Jornal Correio Braziliense

Renato Russo

No ano em que escrevia sua peça nunca encenada, Renato adotava o nome Russo

Em 1982, o cantor também fundava a Legião Urbana

Renato Manfredini Jr. se debruçava com prazer sobre a obra de Edgar Alan Poe, Walt Whitman e Eça de Queiroz. Lia poesias em inglês e estudava a história do rock com rigor acadêmico. Versava sobre filosofia e cinema para os amigos, e para os amigos dos amigos, que frequentavam os bares do Plano Piloto e o afamado apartamento no Bloco B da SQS 303. Em 1982 ; mais precisamente em 27 de março ; , o estudante de jornalismo do Ceub completava 22 anos, mesmo ano em se iniciava a Guerra das Malvinas, que morriam Elis Regina e Adoniran Barbosa e que a Copa do Mundo acontecia na Espanha.
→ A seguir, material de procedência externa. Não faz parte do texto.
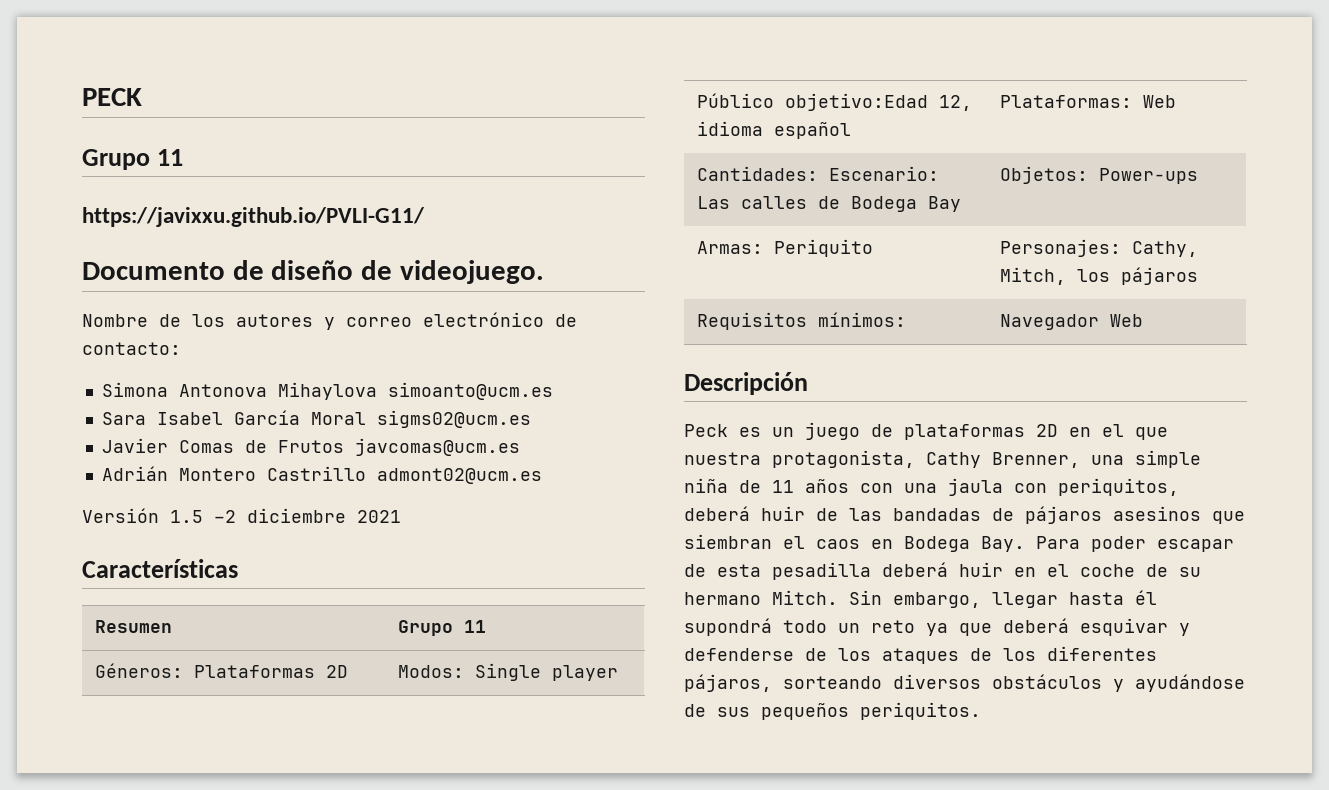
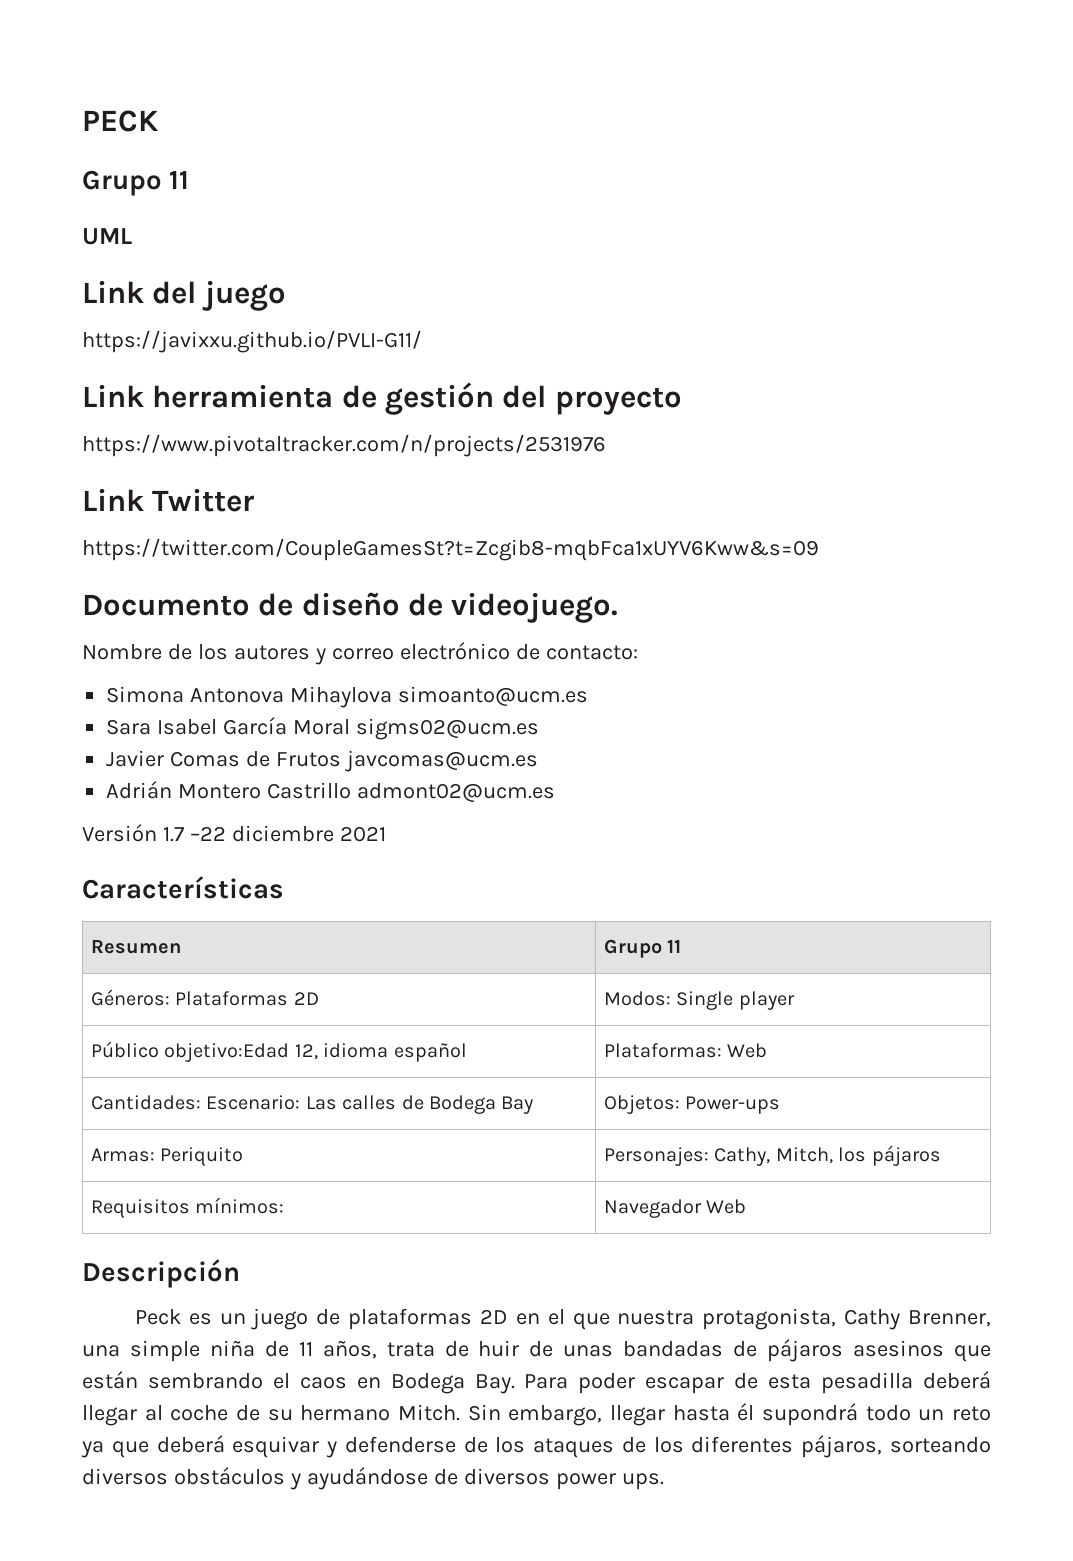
[82,207,425,227] https://javixxu.github.io/PVLI-G11/ -> [82,228,132,245] [82,280,286,311] [82,330,422,353] [82,382,682,415] [82,434,606,457] [82,488,255,512] [82,538,819,561] UML // Link del juego // https://javixxu.github.io/PVLI-G11/ // Link herramienta de gestión del proyecto // https://www.pivotaltracker.com/n/projects/2531976 // Link Twitter // https://twitter.com/CoupleGamesSt?t=Zcgib8-mqbFca1xUYV6Kww&s=09
[170,510,236,523] 1.5 –2 -> [162,826,226,842] 1.7 –22
[805,478,1179,496] [684,506,750,521] años con una jaula con periquitos, deberá -> [322,1340,469,1359] años, trata de
[849,508,882,521] las -> [563,1345,614,1357] unas
[684,534,772,549] siembran -> [82,1371,263,1389] están sembrando
[959,562,1069,577] huir en el -> [82,1405,163,1426] llegar al
[717,702,981,720] sus pequeños periquitos. -> [463,1468,664,1490] diversos power ups.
Fora do Aborto Elétrico desde fins de 1981, Renato envereda por caminhos que iriam culminar numa drástica guinada em sua carreira ; e em sua vida.

No mesmo ano em que escreveu A verdadeira desorganização do desespero, o então rapaz apresentou-se como Trovador Solitário pelas esquinas do Distrito Federal, como na Feira de Arte e Cultura de Taguatinga (Faculta), e fundou a Legião Urbana. Um rito de passagem da era punk para a maturidade. Renato Manfredini Jr. virava Renato Russo. O novo sobrenome fazia referência à época que, trancado em seu quarto, ele criara em um caderno o grupo de rock imaginário 42th Street Band. As anotações de Renato traziam todos os detalhes sobre a banda, comandada pelo fictício vocalista Eric Russel. Este segundo nome mesclava sua admiração pelo pensador inglês Bertrand Russel, o filósofo Jean-Jaques Rousseau e o pintor Henri Rousseau. Quando foi sua vez de perseguir a fama, Renato tomou a alcunha para si.
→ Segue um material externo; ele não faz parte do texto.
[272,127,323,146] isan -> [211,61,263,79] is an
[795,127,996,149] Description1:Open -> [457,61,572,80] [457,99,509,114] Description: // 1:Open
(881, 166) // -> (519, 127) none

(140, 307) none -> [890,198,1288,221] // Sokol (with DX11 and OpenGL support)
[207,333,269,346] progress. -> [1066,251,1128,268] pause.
Munido de uma craviola de 12 cordas, o Trovador Solitário deixava de lado a porção elétrica do Aborto para dar vazão a uma sonoridade acústica, com boas doses de folk à Bob Dylan, um de seus mestres. Nessa época, suas letras ficam mais elaboradas, afinal, elas seriam ouvidas de verdade pelo público dos shows que abriria na cidade. No Aborto, a barulheira, muitas vezes, escondia o teor e o sentido das composições.